8. This, Paul says, is why he was sent, yes, even given a special revelation of the Ephesians’ inclusion. Ephesians 3:2–3 says, “2assuming that you have heard of the stewardship of God’s grace that was given to me for you, 3how the mystery was made known to me by revelation, as I have written briefly.” Yes, the Jews are God’s chosen people and remain his chosen if they believe in the Father’s provision for their sin. But so are the Gentiles, anyone who is in his Church, for they are made, “one new man in place of the two” (Eph. 2:15). Unholiness, whether it comes from the Jews or the Gentiles, didn’t advance one into God’s circle of inclusion, his Church.
9. You Gentiles, you members of this Church in Ephesus (and you sitting here today), do not overlook this fact.
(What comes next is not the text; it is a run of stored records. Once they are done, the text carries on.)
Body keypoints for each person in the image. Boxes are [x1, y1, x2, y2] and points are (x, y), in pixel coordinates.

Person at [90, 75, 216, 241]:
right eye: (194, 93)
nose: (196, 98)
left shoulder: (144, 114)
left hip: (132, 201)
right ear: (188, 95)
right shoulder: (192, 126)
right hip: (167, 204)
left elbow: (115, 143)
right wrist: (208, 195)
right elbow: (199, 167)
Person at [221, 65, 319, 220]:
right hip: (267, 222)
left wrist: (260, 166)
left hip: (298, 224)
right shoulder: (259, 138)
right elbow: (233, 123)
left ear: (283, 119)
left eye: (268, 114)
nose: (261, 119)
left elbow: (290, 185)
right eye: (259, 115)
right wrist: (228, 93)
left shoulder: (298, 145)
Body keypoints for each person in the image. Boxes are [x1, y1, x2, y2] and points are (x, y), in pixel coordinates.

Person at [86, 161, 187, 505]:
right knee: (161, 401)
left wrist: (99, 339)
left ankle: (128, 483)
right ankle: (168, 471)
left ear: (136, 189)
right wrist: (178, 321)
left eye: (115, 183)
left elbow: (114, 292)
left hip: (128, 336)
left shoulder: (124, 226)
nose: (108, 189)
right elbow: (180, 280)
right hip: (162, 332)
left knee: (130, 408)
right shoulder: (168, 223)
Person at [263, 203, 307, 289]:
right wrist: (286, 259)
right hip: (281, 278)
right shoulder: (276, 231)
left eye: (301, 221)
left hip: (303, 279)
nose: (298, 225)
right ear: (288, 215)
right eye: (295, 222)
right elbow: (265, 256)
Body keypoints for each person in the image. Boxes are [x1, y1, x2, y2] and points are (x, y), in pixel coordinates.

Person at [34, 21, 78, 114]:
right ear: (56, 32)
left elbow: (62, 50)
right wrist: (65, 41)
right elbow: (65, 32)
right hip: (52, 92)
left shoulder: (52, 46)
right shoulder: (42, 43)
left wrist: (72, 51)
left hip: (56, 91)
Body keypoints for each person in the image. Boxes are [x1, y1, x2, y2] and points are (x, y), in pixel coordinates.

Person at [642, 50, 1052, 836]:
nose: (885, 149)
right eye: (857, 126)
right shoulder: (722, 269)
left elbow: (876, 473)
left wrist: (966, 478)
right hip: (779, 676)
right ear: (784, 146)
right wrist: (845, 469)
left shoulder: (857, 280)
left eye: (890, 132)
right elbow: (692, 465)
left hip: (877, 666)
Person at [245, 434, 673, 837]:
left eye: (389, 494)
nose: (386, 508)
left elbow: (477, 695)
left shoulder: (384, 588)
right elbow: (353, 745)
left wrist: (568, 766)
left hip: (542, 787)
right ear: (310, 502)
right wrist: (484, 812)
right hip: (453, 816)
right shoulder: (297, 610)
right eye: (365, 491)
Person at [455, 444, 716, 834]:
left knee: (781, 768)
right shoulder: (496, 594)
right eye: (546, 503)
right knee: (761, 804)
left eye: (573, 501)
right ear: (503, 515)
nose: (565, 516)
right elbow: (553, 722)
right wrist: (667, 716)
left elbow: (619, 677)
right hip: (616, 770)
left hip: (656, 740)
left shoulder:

God sent a special call to this man called Paul. His call papers were not filled out by any call committee; no, they were filled out by God himself in person, immediately, not through persons, as he does today.
10. He did this so that you, too, would know for certain that the mystery now revealed fully in Christ is that all people, all are included, all are Church members by grace through faith in Jesus Christ. Kingdom inclusion is by grace, not by any kind of merit. Even unholiness does not deter God, for all of this—your unholiness—is on Jesus.
11. You need not doubt; you need not despair. You Ephesus Lutheran Church members need not consider yourselves any less before the almighty God than even St. Paul, the chief of sinners. Since inclusion is on God’s terms, that is, his Son’s replacement punishment and sin-payment for you, there is no doubt. Even more so, because you are in him, baptized into Christ, the Father’s given you access to him through Jesus by the Spirit’s prompting. You think all these powerful buildings around you and all the pomp and power displayed by the Roman hierarchy here in town are greater than you? Just the reverse! God Has Declared You His, Included, the Church, glorious and holy, united, one Body, Jew and Greek, male and female, all one with him.
12. Through Jesus, and alongside Jesus, you petition the Father as Jesus does. You talk to God about your neighbor, and then you talk to your neighbor about your God, joining Jesus, your great High Priest, in holy work. This you need to hear today, O beloved of God, in America. It’s a new America. Gone is the appearance of a Christian America. The American church—it appears—is like those old feeble houses on the eastern plains of the Rockies, simply waiting for the amassing storm clouds to flood over the mountains and crash into them, leaving no wall standing.
13. The Church will get rocked, for the Church—as from the beginning in Genesis 3—is squarely in the crosshairs of the devil’s evil might. Fear not, O Church, for God still sends his Son to preach of the Son, as he did in the garden. He sent this preacher to preach of his Son to you today. He sends preachers around the world, to Ghana and Kenya and Singapore and the Dominican Republic. The Son sends preachers who preach about the Son, bringing the broken and despairing into his Church, no matter the race, color, or size of sin. And the Church stands.
14. Let all hell break loose. But don’t fear! You are so secure in the wounds of Jesus, drenched by his blood in baptismal splashing and drinking of the river of life at the rail, that you do not run. Rather, you, his Church, face westward, into the wind and storm . . . snuggled right behind Jesus, your Savior and your Lord. Amen. The peace of the Lord that surpasses all understanding guard your hearts and minds in Christ Jesus until life everlasting. Amen.